Un equipo de científicos realizó un experimento cambiando el brillo de las luces de las calles de la ciudad de Tucson, EE. UU., y observando cómo

Cambió el brillo de la ciudad desde el espacio.El Dr. Christopher Kiba del Centro Alemán de Investigación de Geociencias GFZ dirigió el equipo que llevó a cabo el experimento. Destaca que este trabajo es muy importante. El hecho es que muestra claramente que las tecnologías de ciudades inteligentes se pueden utilizar para realizar experimentos a escala urbana.

"Cuando los sensores y los sistemas de controlinstalado en toda la ciudad, permite cambiar la forma en que funciona la ciudad y luego medir el impacto que este cambio tiene en el medio ambiente, incluso desde el espacio ”, dijo.

Dentro de 10 días en marzo y abril de 2019Los funcionarios de Tucson ajustaron la configuración de brillo de aproximadamente 14,000 de las 19,500 farolas de la ciudad. Por lo general, la mayoría de las luces de las calles de una ciudad encienden el 90% de la luz máxima posible y se atenúan al 60% a la medianoche. Durante el experimento, la ciudad atenuó las luces hasta un 30% en algunas noches y las iluminó hasta un 100% en otras.

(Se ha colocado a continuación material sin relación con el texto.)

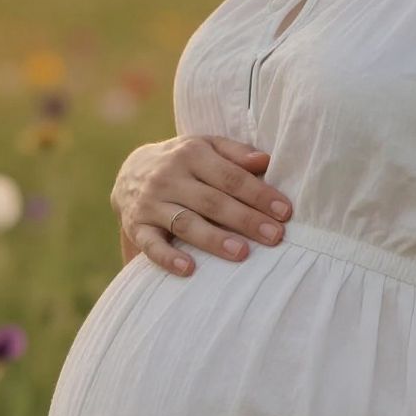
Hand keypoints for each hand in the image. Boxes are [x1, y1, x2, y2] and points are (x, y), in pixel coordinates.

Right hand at [110, 136, 292, 276]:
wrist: (130, 171)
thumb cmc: (183, 162)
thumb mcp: (206, 147)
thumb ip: (235, 152)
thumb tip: (266, 161)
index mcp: (191, 154)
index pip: (231, 177)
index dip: (259, 194)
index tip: (285, 212)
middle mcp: (169, 177)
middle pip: (212, 201)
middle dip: (246, 219)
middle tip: (275, 236)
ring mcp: (151, 203)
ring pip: (186, 223)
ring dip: (214, 239)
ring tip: (242, 253)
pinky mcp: (137, 227)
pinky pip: (151, 245)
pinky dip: (168, 257)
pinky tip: (189, 269)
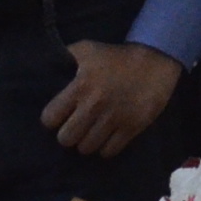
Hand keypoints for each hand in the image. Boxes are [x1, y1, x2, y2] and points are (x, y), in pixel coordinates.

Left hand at [43, 40, 184, 158]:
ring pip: (86, 148)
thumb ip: (65, 59)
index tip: (59, 115)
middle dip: (68, 134)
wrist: (155, 59)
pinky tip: (107, 136)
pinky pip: (109, 151)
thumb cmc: (116, 56)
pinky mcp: (132, 127)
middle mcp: (94, 105)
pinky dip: (106, 147)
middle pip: (66, 139)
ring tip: (91, 132)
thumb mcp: (87, 49)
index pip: (50, 118)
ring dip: (87, 142)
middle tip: (75, 126)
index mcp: (80, 86)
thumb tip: (45, 69)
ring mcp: (114, 118)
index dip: (52, 118)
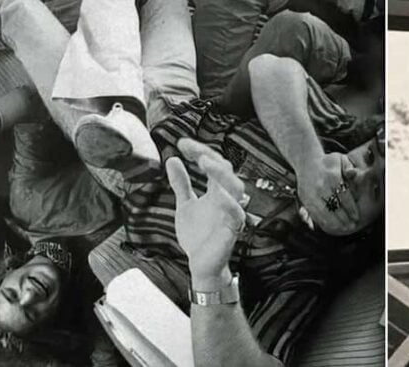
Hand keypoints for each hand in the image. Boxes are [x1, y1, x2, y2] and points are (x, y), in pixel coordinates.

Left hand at [168, 138, 246, 279]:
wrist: (201, 265)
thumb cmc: (198, 235)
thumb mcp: (184, 205)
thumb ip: (181, 183)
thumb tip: (173, 160)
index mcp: (216, 190)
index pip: (212, 163)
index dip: (199, 151)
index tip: (181, 144)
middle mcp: (225, 198)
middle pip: (225, 169)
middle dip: (209, 156)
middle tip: (191, 149)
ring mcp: (230, 212)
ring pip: (235, 186)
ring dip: (220, 173)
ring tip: (204, 161)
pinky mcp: (232, 229)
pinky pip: (236, 213)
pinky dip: (228, 202)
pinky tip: (217, 193)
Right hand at [296, 153, 359, 235]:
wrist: (306, 161)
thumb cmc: (327, 162)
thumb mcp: (340, 159)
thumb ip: (349, 167)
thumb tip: (353, 173)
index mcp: (332, 177)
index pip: (344, 198)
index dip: (351, 210)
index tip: (356, 218)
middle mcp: (321, 187)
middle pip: (335, 208)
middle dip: (344, 219)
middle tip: (352, 226)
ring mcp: (311, 195)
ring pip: (324, 214)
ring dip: (334, 223)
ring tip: (343, 228)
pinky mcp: (305, 200)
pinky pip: (315, 214)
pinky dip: (323, 222)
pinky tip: (331, 226)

Una escena callejera en Tucson bajo una variedad de condiciones de alumbrado público con el alumbrado funcionando al 90% (izquierda) y al 30% (derecha) de máxima potencia. Crédito: Foto de John Barantin.

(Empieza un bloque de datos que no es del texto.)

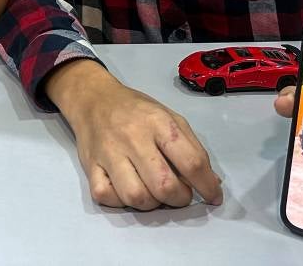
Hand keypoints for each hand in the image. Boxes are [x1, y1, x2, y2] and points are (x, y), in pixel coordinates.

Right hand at [47, 60, 222, 210]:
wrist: (95, 99)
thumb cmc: (137, 110)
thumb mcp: (170, 117)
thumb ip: (193, 148)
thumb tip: (213, 182)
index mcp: (159, 123)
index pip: (191, 161)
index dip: (207, 185)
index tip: (213, 197)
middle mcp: (134, 138)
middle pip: (164, 185)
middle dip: (179, 199)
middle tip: (179, 194)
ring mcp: (109, 153)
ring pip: (135, 197)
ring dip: (151, 204)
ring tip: (154, 193)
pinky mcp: (90, 166)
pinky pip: (106, 197)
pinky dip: (120, 201)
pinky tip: (128, 190)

Огни города наблюдались с американского спутника Suomi National Polar-orbiting Partnership (NPP), que es famosa por sus mapas globales de luz nocturna. El satélite tomó imágenes sin nubes de Tucson durante cuatro noches durante la prueba y otras dos noches con iluminación "normal" después de la prueba. Al comparar el brillo de la ciudad en seis noches diferentes, los investigadores encontraron que en una noche típica, solo el 20% de la luz en las imágenes de satélite de Tucson proviene de farolas.

Según el coautor del estudio, el Dr. JohnBrentina de la International Dark Sky Association, los resultados son importantes para el medio ambiente. En un segundo experimento realizado al mismo tiempo, Barentin y sus colegas demostraron que el alumbrado público de Tucson representa no más del 14% de la luz artificial en el cielo nocturno que se encuentra en el cenit. Esto confirmó las suposiciones de los científicos de que otras fuentes de contaminación lumínica son responsables de la mayor parte del brillo del cielo sobre la ciudad.

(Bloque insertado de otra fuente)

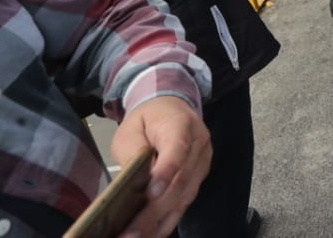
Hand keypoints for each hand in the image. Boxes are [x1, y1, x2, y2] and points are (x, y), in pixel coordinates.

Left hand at [111, 95, 211, 237]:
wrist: (171, 107)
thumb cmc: (148, 120)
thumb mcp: (130, 130)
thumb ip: (133, 153)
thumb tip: (134, 184)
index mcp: (181, 125)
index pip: (177, 151)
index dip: (166, 172)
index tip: (150, 194)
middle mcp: (199, 145)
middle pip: (180, 182)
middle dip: (154, 212)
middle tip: (130, 233)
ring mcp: (203, 162)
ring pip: (184, 197)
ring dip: (159, 222)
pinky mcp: (199, 177)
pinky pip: (185, 202)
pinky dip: (167, 221)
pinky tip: (151, 235)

Además, un experimento único redujocontaminación lumínica. Los resultados fueron visibles incluso desde el espacio. Por supuesto, sólo por unos días… Sin embargo, si las autoridades de la ciudad prestan atención a los resultados del estudio, el impacto humano en el medio ambiente disminuirá. Al fin y al cabo, la contaminación lumínica no sólo interfiere con las observaciones astronómicas, sino que también modifica los biorritmos de los seres vivos.

"En conjunto, estos estudios muestran queen una ciudad con farolas bien diseñadas, la mayor parte de la emisión de luz y la contaminación lumínica proviene de otras fuentes, como carteles luminosos, fachadas o campos deportivos ”, enfatiza Barentin. Los autores creen que los gobiernos locales y nacionales deben pensar más allá del alumbrado público en un esfuerzo por reducir la contaminación lumínica.